I guess, in close, this all makes perfect sense to me that adults should do whatever they want, however they want, so long as it doesn’t endanger me or my property (so no firing fireworks and guns off your roof right next to mine, don’t drive 110 MPH on the highway, stay off my lawn, etc.). Keep the government limited in scope and size and let the adults be adults.

IndyGo Resembles a Bus Crash Scene

This IndyGo dealio is really like watching a bus collide with another bus:

They showed that routes the agency plans to cut — the 11, 55 and 87 — have among the lowest ridership of all 29 routes.

They explained that the door-to-door paratransit service, known as Open Door, is far more expensive to operate than fixed-route service — $35 per passenger versus about $4.

Well. There’s yer problem, son. IndyGo’s average rider fare is $1.75. They want to raise it $2. That means they’re, uh, still $2 short. If it costs $4 per passenger to operate the system, I’d be charging $4 a rider!

Assuming a person were to drive from one end of Marion County to Downtown, that’d be about 11 miles. The average cost-per-mile to include wear-and-tear, gas, oil, insurance, etc. is 50 cents a mile. That’s $5.50, or $11.00 round-trip by car. A bus fare would be $8, round-trip at the full cost to the rider, which is still a net savings of $3 for the rider to take the bus.

Heck, they could raise the fares to $3 a trip and there’d be even more savings for the rider vs. driving a car and they’d close their budget cap overnight. Or, you could subsidize some riders and not others. They’re a number of riders that take the bus because they can’t drive — maybe they have DUIs, seizures, want to be eco-friendly or are just plain afraid to get in a car. They may likely be perfectly capable of affording a car, but can’t or just don’t want to drive one. In which case, charge them $4 a ride and the poor folks can get a $3 fare.

Somehow, though, that was lost among those at the public hearing:

“It took me an hour and a half to get from my house to Washington (Street to catch the bus),” said regular IndyGo rider Nora Wright, her voice shaking with anger. “I don’t think that’s right.”

Then came the personal attacks and accusations.

“Thank you for lying to us all!” one person yelled toward a table where IndyGo employees were seated.
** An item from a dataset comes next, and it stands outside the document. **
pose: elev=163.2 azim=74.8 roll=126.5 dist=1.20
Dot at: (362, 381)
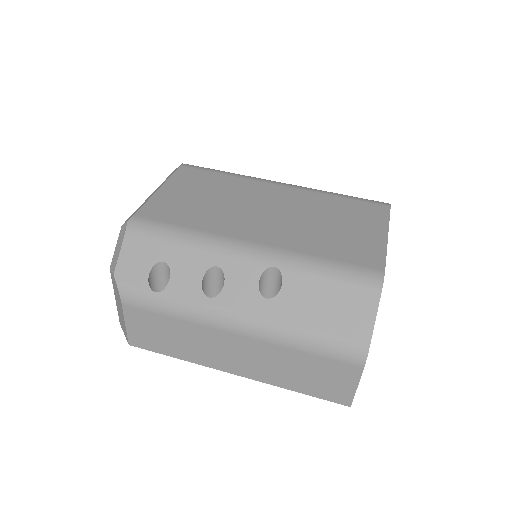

Another man, shouting at Terry, demanded to know: “What kind of car do you drive?” (Terry said he hasn’t owned a car since the 1990s.)

She’s right — that’s not right. IndyGo needs to beef up and attract more riders. They do that by improving service and adding busses to make it more convenient and faster. A 10 minute car trip takes 40 minutes by bus, if you’re lucky enough to live and work close to the stops. And you fix these problems by generating revenue. They can’t look to the government for funding — there isn’t any. Alas, raise the fares on a tiered system to provide better service, get people where they need to go and all the while helping those less fortunate.